SİGARAMIN DUMANI

SİGARAMIN DUMANI

Karaali köyü ilkokullu 5. sınıf öğrencisiyim. 1968 bahar ayları olmalı. Okulumuz iki derslikli. 1. ve 2. sınıflar bir derslikte, 3-4 ve 5. sınıflar ikinci derslikte eğitim görüyor. İki öğretmenimiz vardı. Okul müdürü de olan ismini hatırlayamadığım (Nihat mıydı acaba?) Lapalı öğretmenimiz 1. ve 2. sınıfları okuturdu, kardeşi Talat da bizimle beraber 5. sınıftaydı. 3-4 ve 5. sınıfları Malatyalı öğretmenimiz Arif Saka okutuyordu. Arada bize sınıfta saz çaldığı da olurdu.

Biz 5. sınıf olarak sanıyorum sekiz öğrenciydik. Matematik ve resim dışında sınıfın en iyisiydim galiba. Aynı zamanda da sınıf başkanıydım. Tarih, coğrafya gibi anlatımlı derslerde, tahtaya kalkıp dersi ilk anlatan olmak için yarışırdık. Kendimi bu derslerde daha başarılı bulduğumdan, biraz da sınıf başkanı olmanın ayrıcalığı ile dersi mutlaka ilk ben anlatmalıydım ve çoğu zaman da öyle olurdu. Öğretmen bazen başkalarını kaldırırdı ilk olarak ve ben küserdim öğretmene. Ders sonunda öğretmen sazını alır, beni dışarı çıkartır, pencerenin dışında, uzun bir kablonun ucundaki mikrofonla sınıfa türkü söylettirip gönlümü alırdı. Söylediğim türkülerden biri de mutlaka “Sigaramın dumanı” olurdu.

Sigaramın dumanı Yoktur yarin imanı Altından köşk yaptırdım Gümüşten merdivanı

Ah gülişan gülişan Mendilim sana nişan Alacaksan al beni Etme de halim perişan

O yıllarda radyolarda en çok söylenen türkülerden biriydi.

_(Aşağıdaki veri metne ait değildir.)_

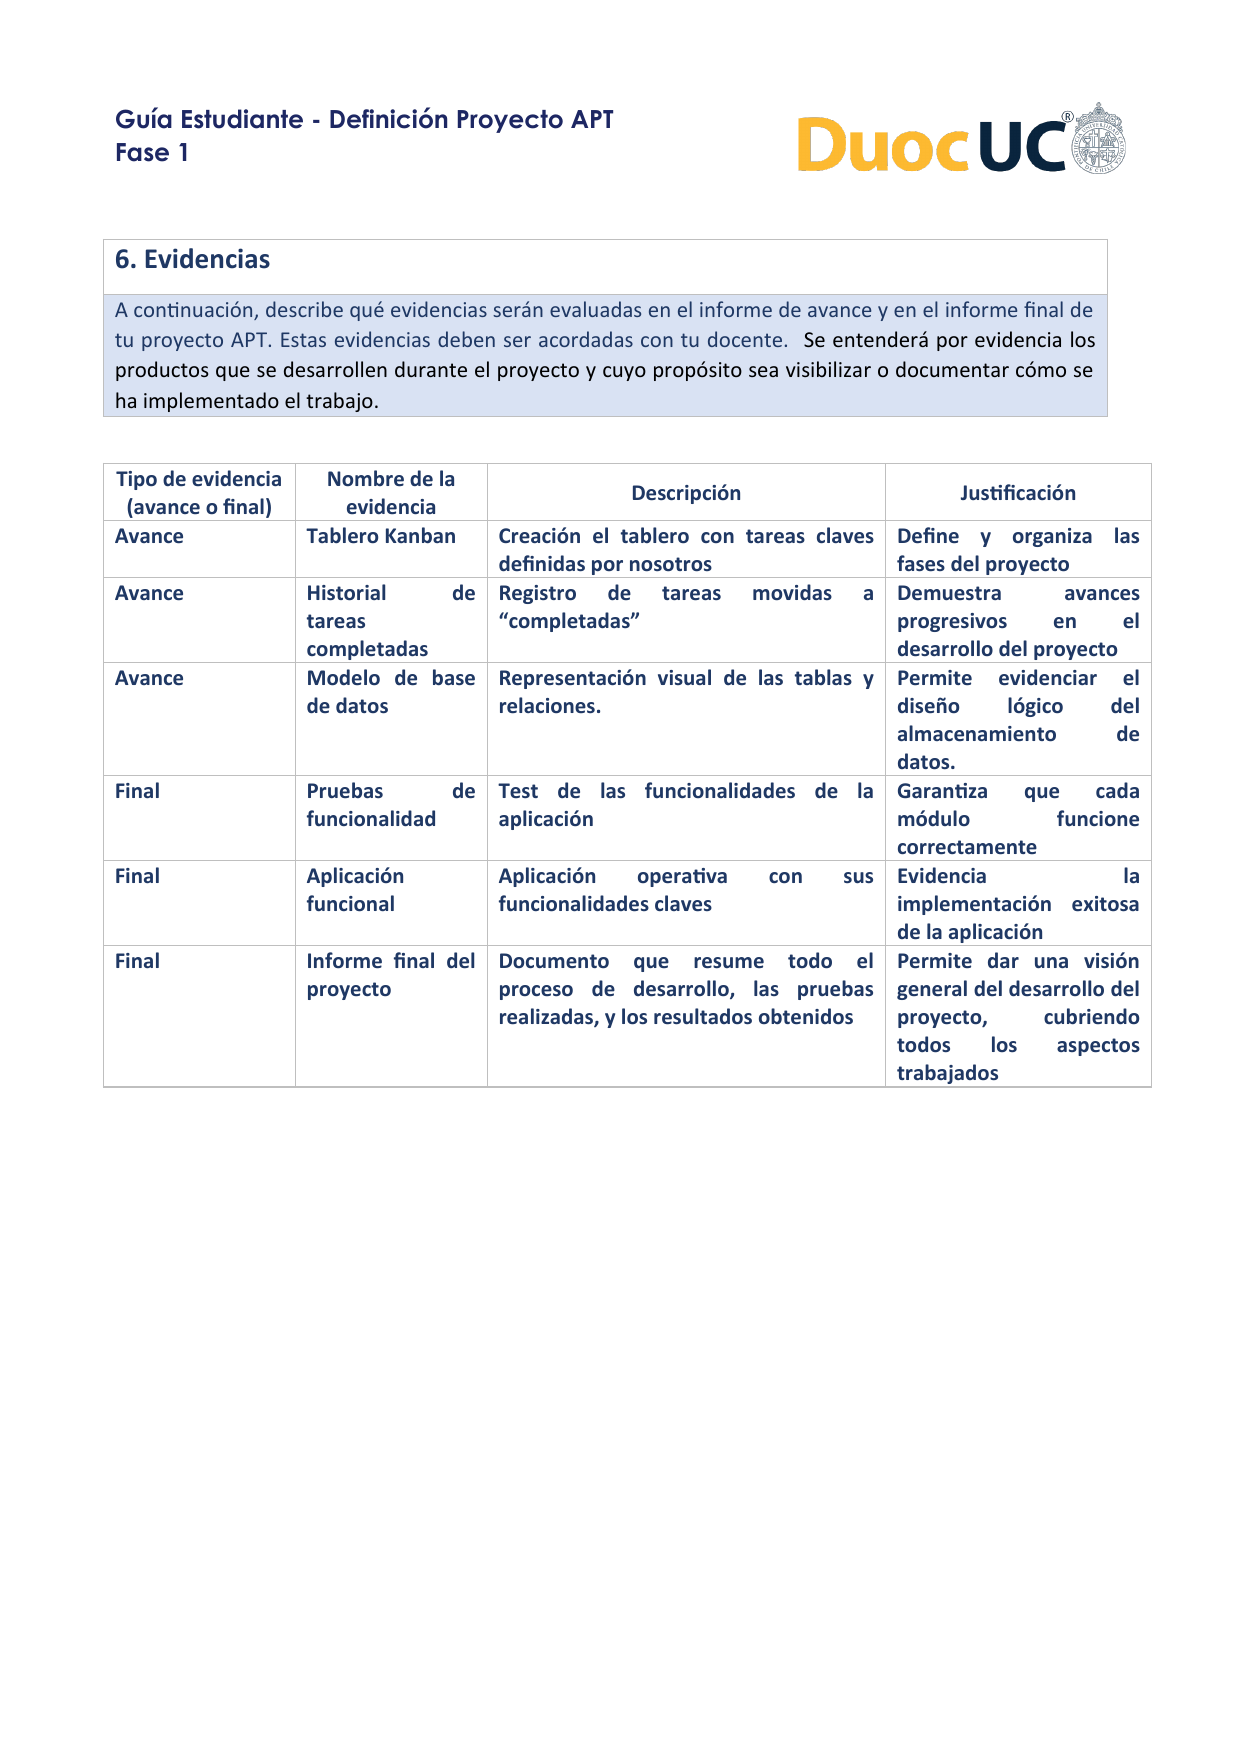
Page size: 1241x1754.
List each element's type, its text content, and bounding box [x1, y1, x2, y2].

table_cell Final [104, 776, 295, 860]
table_cell Final [104, 946, 295, 1086]
table_cell Pruebas de funcionalidad [296, 776, 487, 860]
table_cell Demuestra avances progresivos en el desarrollo del proyecto [886, 578, 1151, 662]
table_cell Representación visual de las tablas y relaciones. [488, 663, 885, 775]
table_cell Modelo de base de datos [296, 663, 487, 775]
table_cell Avance [104, 663, 295, 775]
table_cell Avance [104, 578, 295, 662]
table_cell Final [104, 861, 295, 945]
table_cell Test de las funcionalidades de la aplicación [488, 776, 885, 860]
table_cell Garantiza que cada módulo funcione correctamente [886, 776, 1151, 860]
table_header Justificación [886, 464, 1151, 520]
table_header Tipo de evidencia (avance o final) [104, 464, 295, 520]
table_cell Avance [104, 521, 295, 577]
table_cell Tablero Kanban [296, 521, 487, 577]
table_header 6. Evidencias [104, 240, 1107, 294]
table_cell A continuación, describe qué evidencias serán evaluadas en el informe de avance y en el informe final de tu proyecto APT. Estas evidencias deben ser acordadas con tu docente. Se entenderá por evidencia los productos que se desarrollen durante el proyecto y cuyo propósito sea visibilizar o documentar cómo se ha implementado el trabajo. [104, 295, 1107, 416]
table_cell Define y organiza las fases del proyecto [886, 521, 1151, 577]
table_cell Registro de tareas movidas a “completadas” [488, 578, 885, 662]
picture [798, 102, 1126, 174]
table_header Nombre de la evidencia [296, 464, 487, 520]
table_cell Documento que resume todo el proceso de desarrollo, las pruebas realizadas, y los resultados obtenidos [488, 946, 885, 1086]
table_cell Aplicación operativa con sus funcionalidades claves [488, 861, 885, 945]
table_cell Creación el tablero con tareas claves definidas por nosotros [488, 521, 885, 577]
table_cell Permite evidenciar el diseño lógico del almacenamiento de datos. [886, 663, 1151, 775]
table_cell Permite dar una visión general del desarrollo del proyecto, cubriendo todos los aspectos trabajados [886, 946, 1151, 1086]
table_cell Historial de tareas completadas [296, 578, 487, 662]
table_cell Evidencia la implementación exitosa de la aplicación [886, 861, 1151, 945]
table_cell Informe final del proyecto [296, 946, 487, 1086]
table_cell Aplicación funcional [296, 861, 487, 945]
table_header Descripción [488, 464, 885, 520]
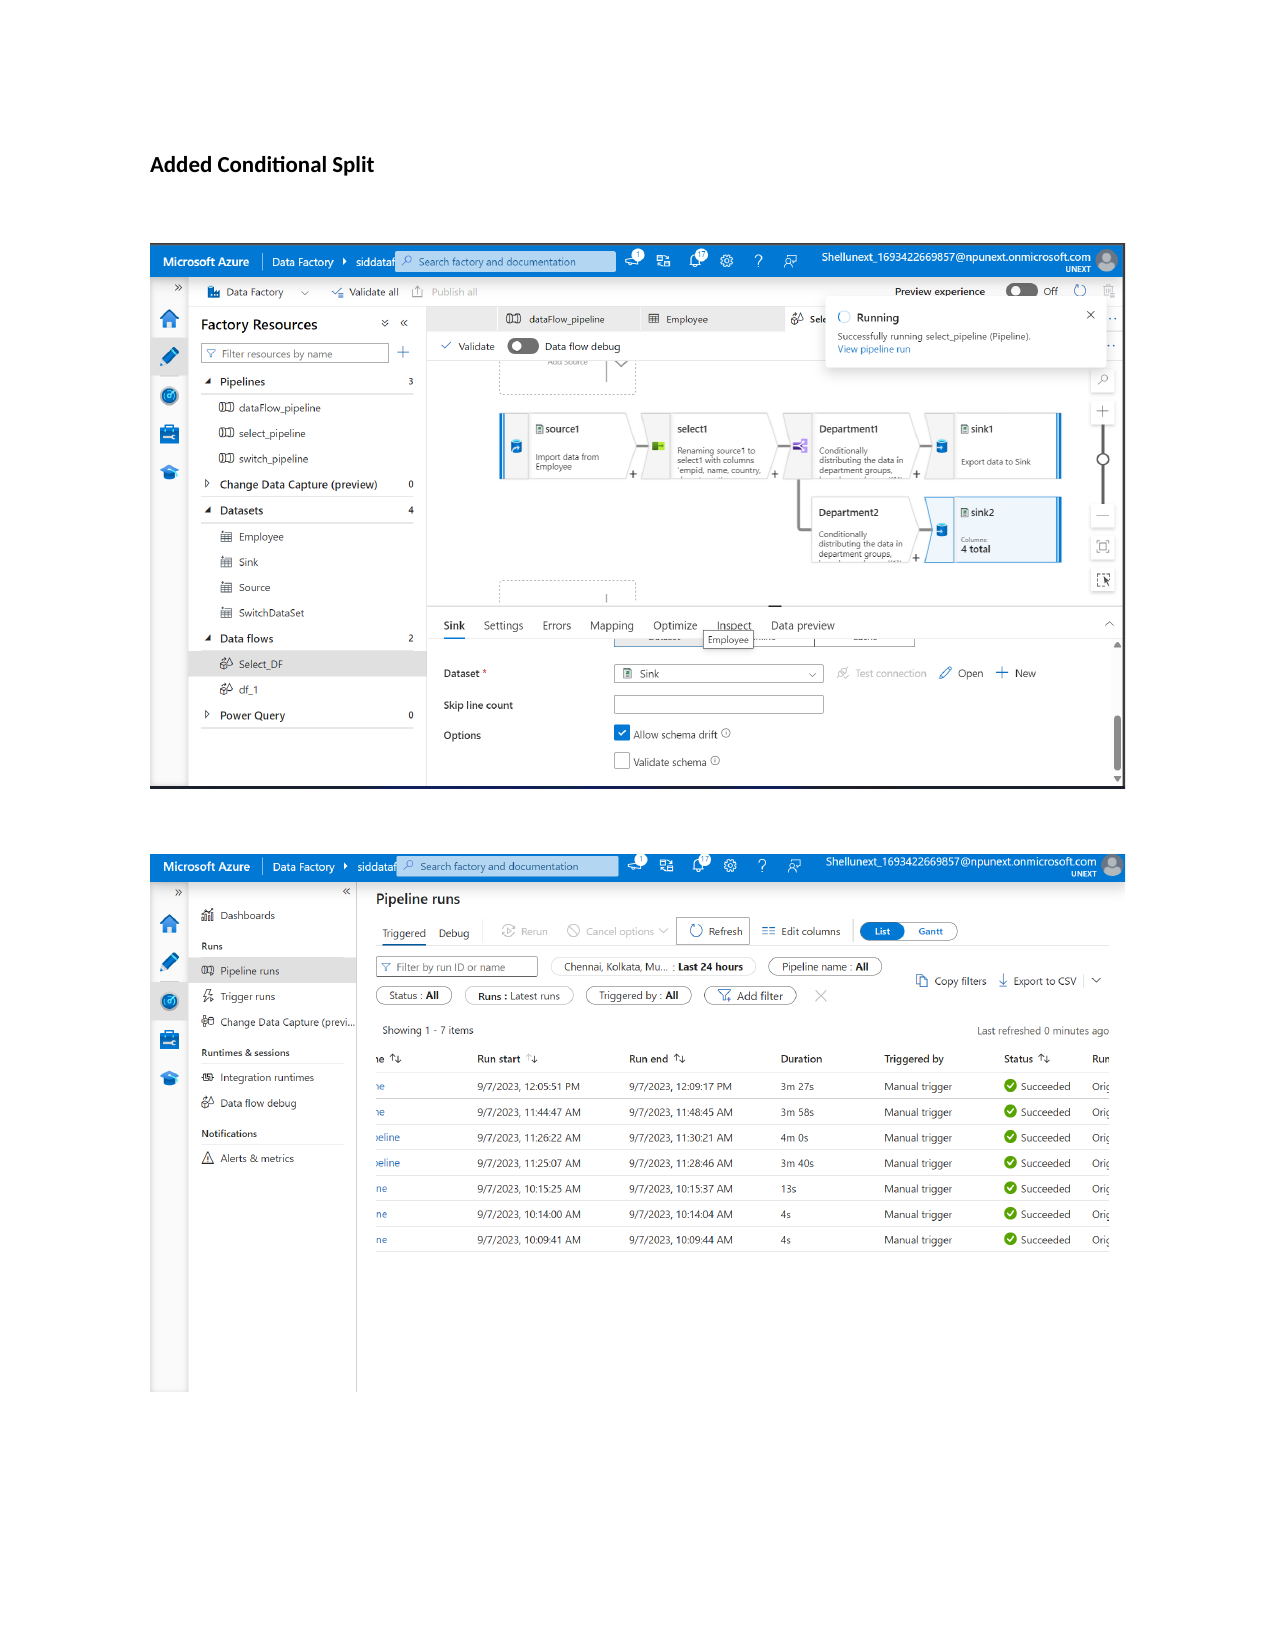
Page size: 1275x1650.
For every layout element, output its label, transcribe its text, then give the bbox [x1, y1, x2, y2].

picture [150, 243, 1125, 789]
text Added Conditional Split [150, 150, 1125, 178]
picture [150, 854, 1125, 1392]
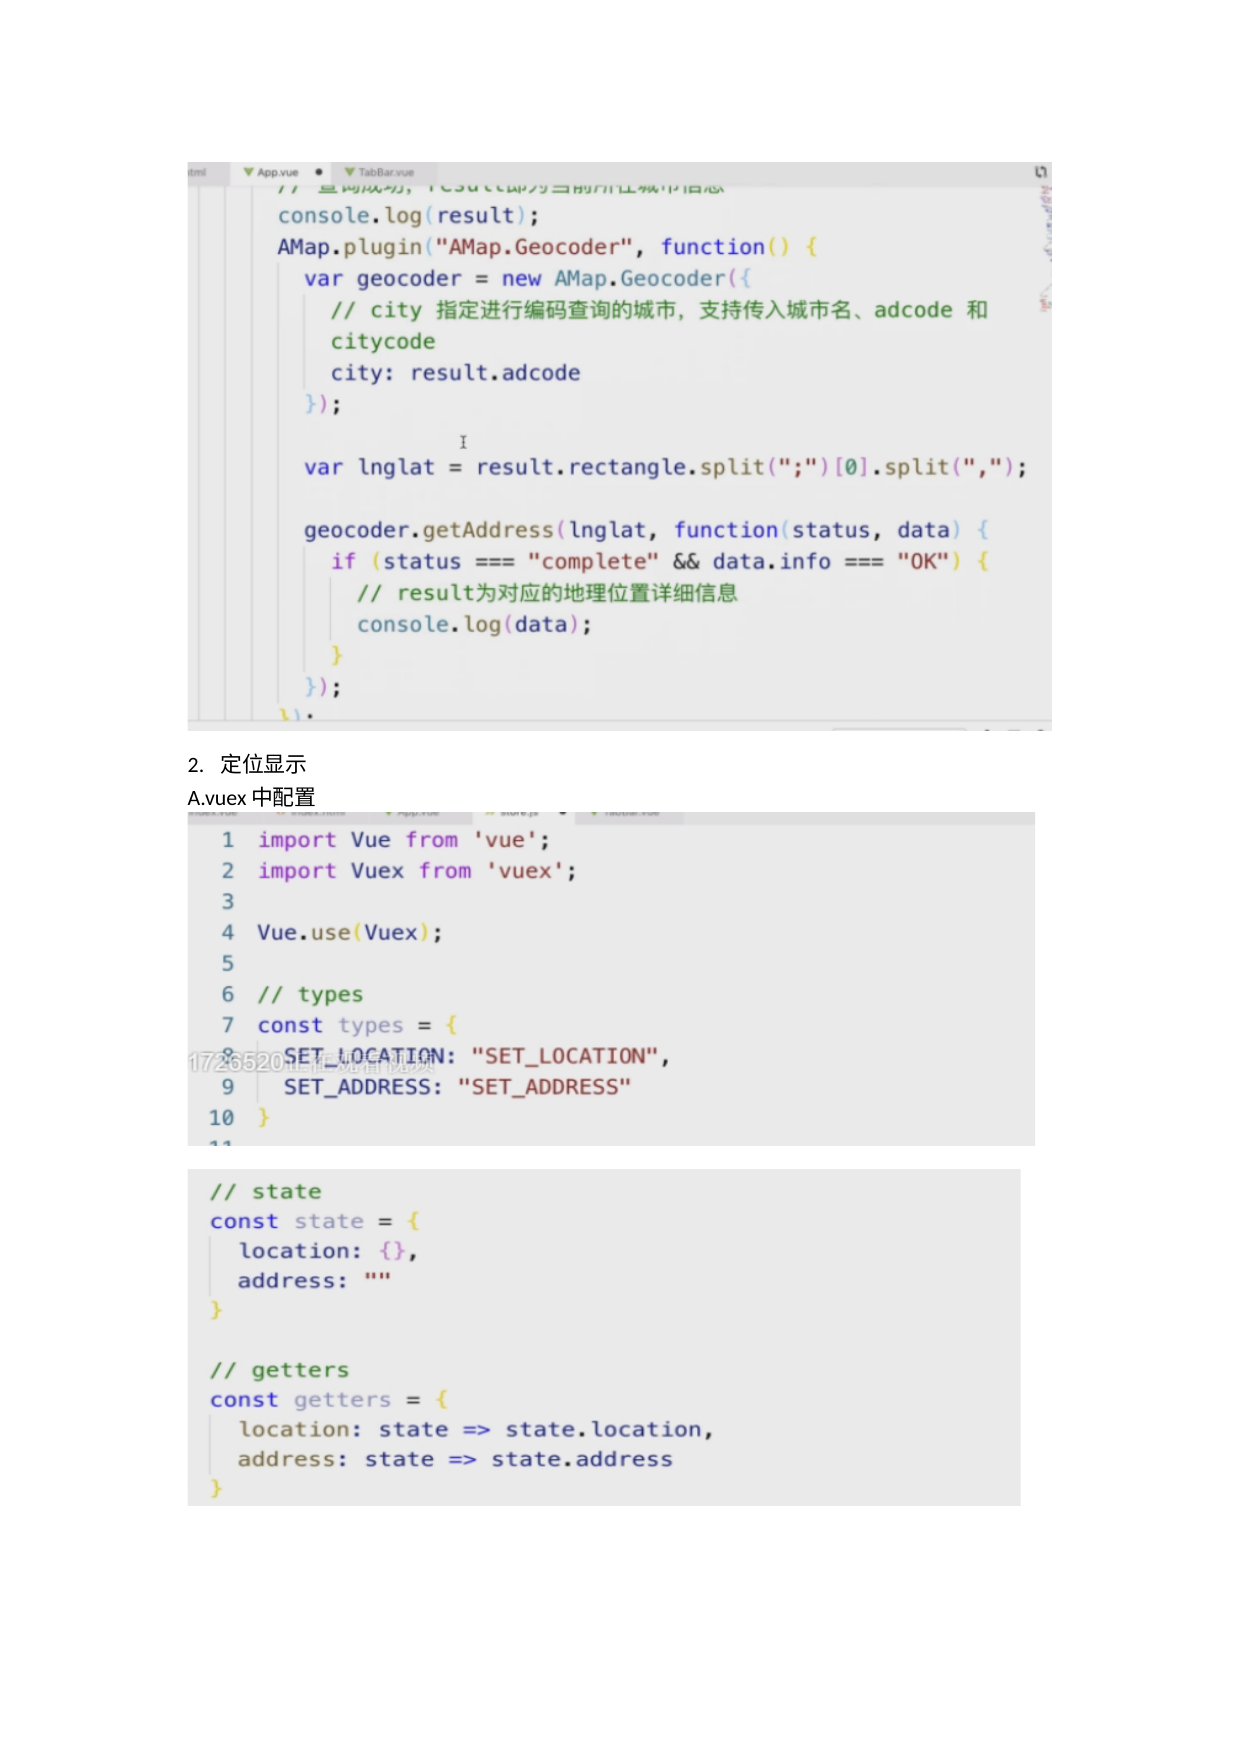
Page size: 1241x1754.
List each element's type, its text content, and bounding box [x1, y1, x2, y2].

picture [187, 812, 1035, 1146]
picture [187, 162, 1052, 731]
picture [187, 1169, 1021, 1506]
list A.vuex中配置 [187, 779, 1053, 812]
list 定位显示 [187, 747, 1053, 779]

1967 yılının Cumhuriyet bayramında, önde uzun bir sopanın ucunda bayrak, tüm Karaali köyü öğrencileri yürüyerek Güneyköy’e gittik. Güneyköy’de, meydan gibi bir yerde, biz ve Güneyköylü öğrenciler Cumhuriyet bayramını birlikte kutladık, şiirler okuduk. İlk okulda kutladığımız en güzel Cumhuriyet bayramıydı.

1968 yılının 23 Nisan’ında bir piyes oynadık. Bu piyeste de en önemli rolü ben oynamıştım ama kimseden tebrik ya da takdir aldığımı hatırlamıyorum. Çok başarısız bir oyun olmuştu sanırım ki bende de hiçbir iz ya da duygu bırakmamış. Bu törenden aklımda kalan Arif Saka öğretmenimizin sazı eşliğinde birkaç türkü söylediğim.

Her şeye rağmen, köyde ve okulda kutladığımız milli bayramlar çok heyecanlı ve neşeli geçerdi. Biz çocuklar çok mutlu olurduk. Çocukluğumda güzel türkü söylerdim. Radyodan dinlediğim, zamanın meşhur türkülerinin çoğunu da bilirdim.

Yıllar sonra, 1976’da İstanbul Radyosunun açtığı Türk Halk Müziği sınavına kayıt yaptırdım. Sınav gününe kadar, ergenliğin ve sigaranın sesimde yaptığı tahribatı gidermek için her gün çiğ yumurta içtim ama faydası olmadı. Sınava girmeye cesaret edemedim. Kendi adıma fazla üzgün değilim ama memleket büyük bir sanatçıdan mahrum kaldı, ona üzülüyorum.